At Street Art City / Hotel 128 I did room 72 which is my birth year. But I also did a huge mural outside on the 15m high chimney. It was a great experience, hard work, sometimes a struggle, but totally worth it being part of the Street Art City family and doing what I’m good at and love to do.
Tell us about your relationship with the public?
My relationship to the public at Street Art City: actually I didn’t see much of them because I was locked in my room or high in the sky doing the chimney.
What would you like to bring about in people with your works?
I love to surprise my audience with my art and style. Let them experience the joy of beautiful art and challenge them to talk and discussed about it or maybe start doing art themselves.
Is it easier or more difficult to be a graffiti artist than to be a painter?
I think being a graffiti artist it’s difficult to get recognition in the regular art world of gallery’s and fairs. Especially when you work primarily with spray cans. They still don’t accept it as a full-fledged art form, so a lot of ‘former’ graffiti artist like me who are not doing graffiti-letters anymore but figurative art with spray cans nowadays also do acrylic and oil painting to get accepted into this ‘other’ art world. Actually we ‘figurative’ graffiti artists do not fit in any category. By the graffiti artists who draw graffiti-letters, we are not considered to be real graffiti artist because of our figurative style and in the regular art world we are not considered to be full-fledged artist because we paint with spray paint. That is why I prefer to call myself street artist, urban artist, mural artist or muralist instead of graffiti artist.

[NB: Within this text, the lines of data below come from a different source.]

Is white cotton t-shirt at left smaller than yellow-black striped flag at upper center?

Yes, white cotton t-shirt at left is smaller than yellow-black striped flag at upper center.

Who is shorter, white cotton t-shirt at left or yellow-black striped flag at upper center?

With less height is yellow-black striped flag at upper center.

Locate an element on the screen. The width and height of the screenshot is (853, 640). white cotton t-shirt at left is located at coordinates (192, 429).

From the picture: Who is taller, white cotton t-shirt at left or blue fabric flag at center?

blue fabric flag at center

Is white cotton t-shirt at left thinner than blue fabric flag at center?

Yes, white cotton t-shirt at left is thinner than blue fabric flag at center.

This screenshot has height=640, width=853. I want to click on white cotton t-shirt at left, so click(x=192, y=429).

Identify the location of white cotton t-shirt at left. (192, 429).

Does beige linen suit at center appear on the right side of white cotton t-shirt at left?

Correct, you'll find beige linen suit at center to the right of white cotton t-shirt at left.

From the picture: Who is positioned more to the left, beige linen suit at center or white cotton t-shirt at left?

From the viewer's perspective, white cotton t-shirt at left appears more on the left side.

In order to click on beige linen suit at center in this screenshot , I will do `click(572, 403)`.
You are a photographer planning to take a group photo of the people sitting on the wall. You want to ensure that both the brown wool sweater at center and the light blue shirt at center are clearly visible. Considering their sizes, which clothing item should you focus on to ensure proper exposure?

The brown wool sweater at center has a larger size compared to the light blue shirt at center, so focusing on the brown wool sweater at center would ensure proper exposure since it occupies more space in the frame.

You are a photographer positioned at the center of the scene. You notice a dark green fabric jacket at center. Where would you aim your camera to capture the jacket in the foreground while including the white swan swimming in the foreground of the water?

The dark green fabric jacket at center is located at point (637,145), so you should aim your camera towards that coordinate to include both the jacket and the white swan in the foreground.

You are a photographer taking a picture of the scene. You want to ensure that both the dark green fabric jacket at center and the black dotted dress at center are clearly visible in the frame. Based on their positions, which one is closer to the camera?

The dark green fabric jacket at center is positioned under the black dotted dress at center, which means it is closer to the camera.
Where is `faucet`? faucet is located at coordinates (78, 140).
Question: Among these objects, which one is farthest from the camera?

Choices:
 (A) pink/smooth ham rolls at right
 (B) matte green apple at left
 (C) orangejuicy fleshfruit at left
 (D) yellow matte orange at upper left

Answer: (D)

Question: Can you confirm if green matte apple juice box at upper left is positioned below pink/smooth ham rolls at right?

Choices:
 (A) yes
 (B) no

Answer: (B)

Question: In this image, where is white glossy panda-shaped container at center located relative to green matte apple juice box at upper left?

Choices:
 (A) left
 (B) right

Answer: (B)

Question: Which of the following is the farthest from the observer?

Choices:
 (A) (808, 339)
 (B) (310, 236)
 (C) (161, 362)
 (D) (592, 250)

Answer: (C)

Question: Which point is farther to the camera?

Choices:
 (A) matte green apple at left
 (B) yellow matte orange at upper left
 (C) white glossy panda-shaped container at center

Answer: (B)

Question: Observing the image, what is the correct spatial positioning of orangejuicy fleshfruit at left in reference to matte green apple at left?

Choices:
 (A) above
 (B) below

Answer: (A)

What do you think of the evolution of Street Art today?
The acceptance of street art in the regular art world nowadays is a pre for artist like me. Slowly we get the recognition we deserve because it’s a serious art movement with skilled artists and more than 40 years of experience and growth since its origination in the early 70’s in NYC.

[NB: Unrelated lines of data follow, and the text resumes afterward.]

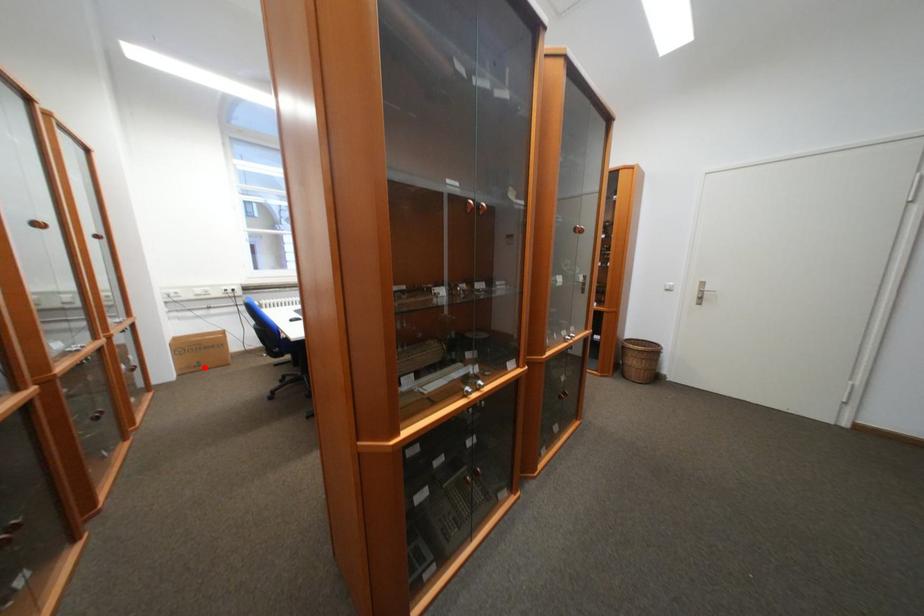
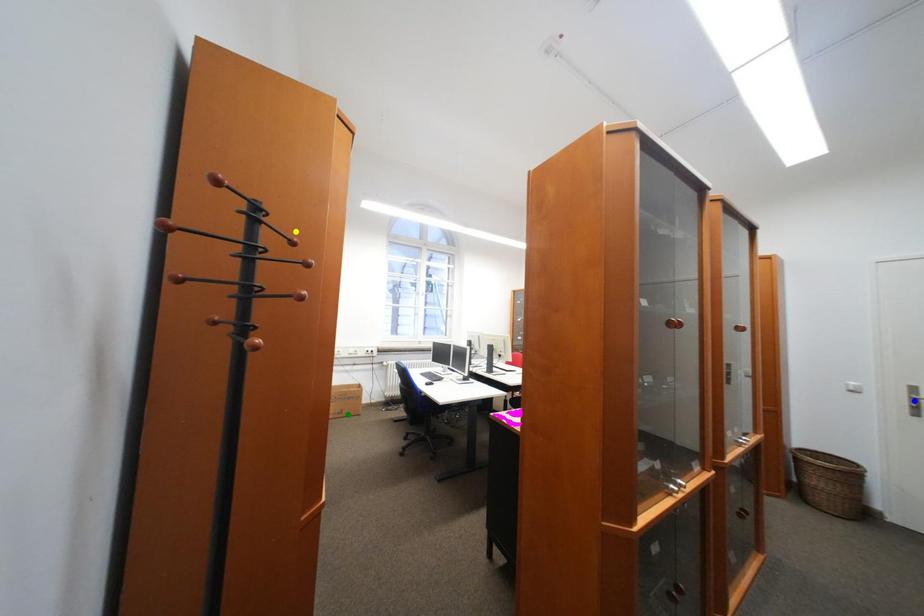
Question: I am providing you with two images of the same scene from different viewpoints. A red point is marked on the first image. You are given multiple points on the second image. Which spot in image 2 lines up with the point in image 1?

Choices:
 (A) green point
 (B) blue point
 (C) yellow point

Answer: (A)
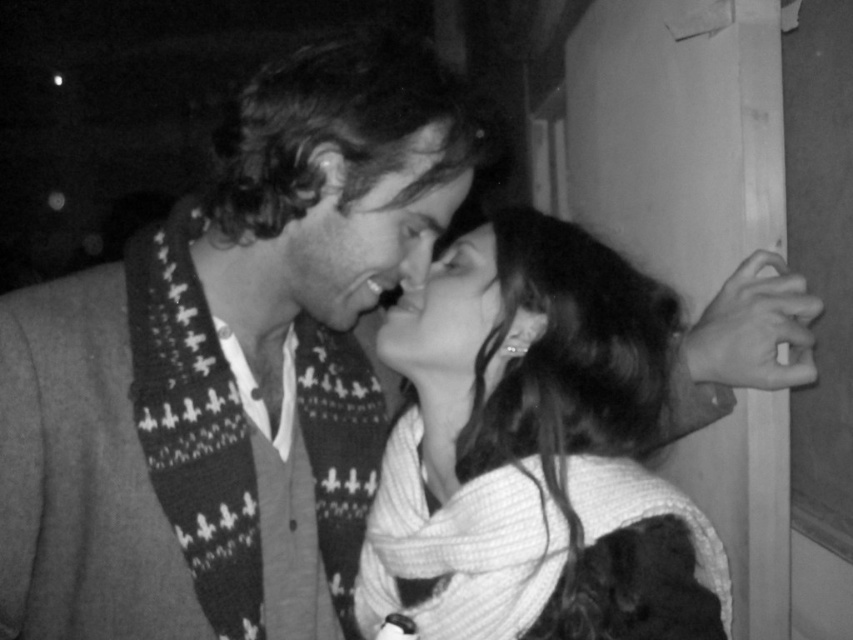
Question: Is knitted scarf at center above smooth skin face at center?

Choices:
 (A) no
 (B) yes

Answer: (B)

Question: Can you confirm if white textured scarf at center is positioned to the right of knitted scarf at center?

Choices:
 (A) no
 (B) yes

Answer: (B)

Question: Which point is closer to the camera?

Choices:
 (A) (396, 262)
 (B) (457, 282)
 (C) (560, 570)

Answer: (C)

Question: Can you confirm if white textured scarf at center is smaller than knitted scarf at center?

Choices:
 (A) no
 (B) yes

Answer: (A)

Question: Among these objects, which one is farthest from the camera?

Choices:
 (A) white textured scarf at center
 (B) knitted scarf at center

Answer: (B)

Question: Which point is closer to the camera?

Choices:
 (A) (468, 326)
 (B) (331, 208)

Answer: (B)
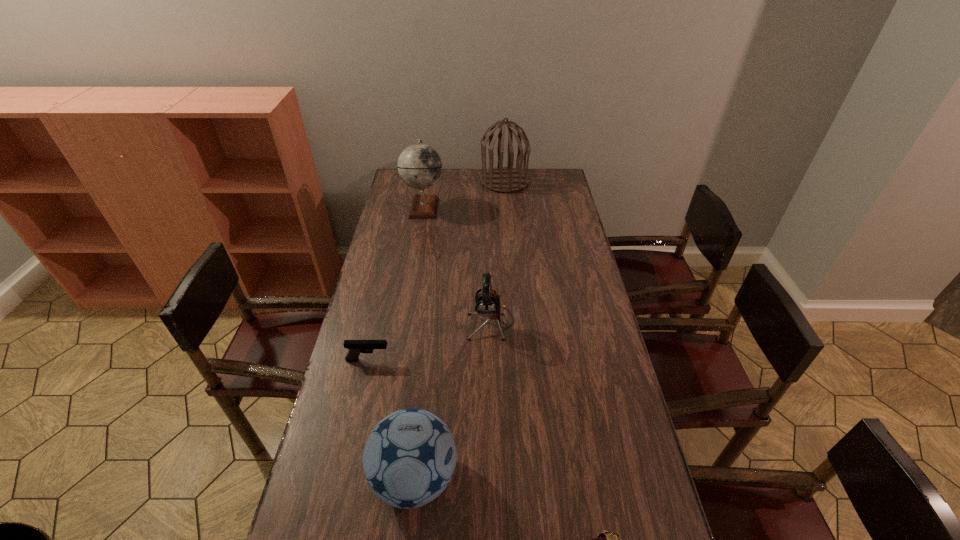
You are a GUI agent. You are given a task and a screenshot of the screen. Output one action in this format:
    pyautogui.click(x=<x>, y=<y>)
    Task: Click on the vacant space that's between the third farthest object and the pistol
    The image size is (960, 540).
    Given the screenshot: What is the action you would take?
    pyautogui.click(x=429, y=341)

You are a GUI agent. You are given a task and a screenshot of the screen. Output one action in this format:
    pyautogui.click(x=<x>, y=<y>)
    Task: Click on the free space between the farthest object and the soccer ball
    
    Given the screenshot: What is the action you would take?
    pyautogui.click(x=460, y=329)

The width and height of the screenshot is (960, 540). Identify the location of free space between the earphone and the birdcage. (497, 252).

This screenshot has width=960, height=540. Find the location of `vacant space that's between the globe and the third farthest object`. vacant space that's between the globe and the third farthest object is located at coordinates (458, 265).

Locate an element on the screen. This screenshot has height=540, width=960. blank region between the earphone and the pistol is located at coordinates (429, 341).

Identify which object is the second nearest to the pistol. Please provide its 2D coordinates. Your answer should be formatted as a tuple, i.e. [(x, y)], where the tuple contains the x and y coordinates of a point satisfying the conditions above.

[(409, 458)]

Find the location of a particular element. object that is the fourth closest to the crown is located at coordinates (419, 165).

This screenshot has width=960, height=540. What are the coordinates of `vacant space that satisfies the following two spatial constraints: 1. on the front side of the farthest object; 2. on the front-facing side of the third nearest object` in the screenshot? It's located at (519, 360).

This screenshot has width=960, height=540. Find the location of `free space in the image that satisfies the following two spatial constraints: 1. at the equator of the fourth nearest object; 2. on the left side of the fifth nearest object`. free space in the image that satisfies the following two spatial constraints: 1. at the equator of the fourth nearest object; 2. on the left side of the fifth nearest object is located at coordinates (404, 323).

What are your other artistic activities of the moment and your future projects?
I run a fulltime mural-business together with the help of my lovely wife, manager and assistant Nancy in Holland doing commissioned murals and paintings for all kind of customers like companies and governments mostly in Holland, Belgium and Germany. Next to this I attend a lot of international street art and mural festivals all over the world to build a name as an artist worldwide doing artwork in my personal style. I also do paintings on canvas for several galleries, exhibitions and art fairs from Amsterdam, Madrid and Stockholm to Miami and beyond. I also just completed a tour in Florida US doing a mural in Miami-Wynwood and another in St. Petersburg. Finally, I did a live art painting session at a gallery in Miami and an exhibition at the art show ‘Red Dot’ in Miami-Wynwood…
What do you think about your success and where are you from your dreams?
I believe I’m doing well. I am a well known artist in Holland and in the neighboring countries, but I still want to build my name as an artist in the rest of the world, to paint murals everywhere… That’s my goal.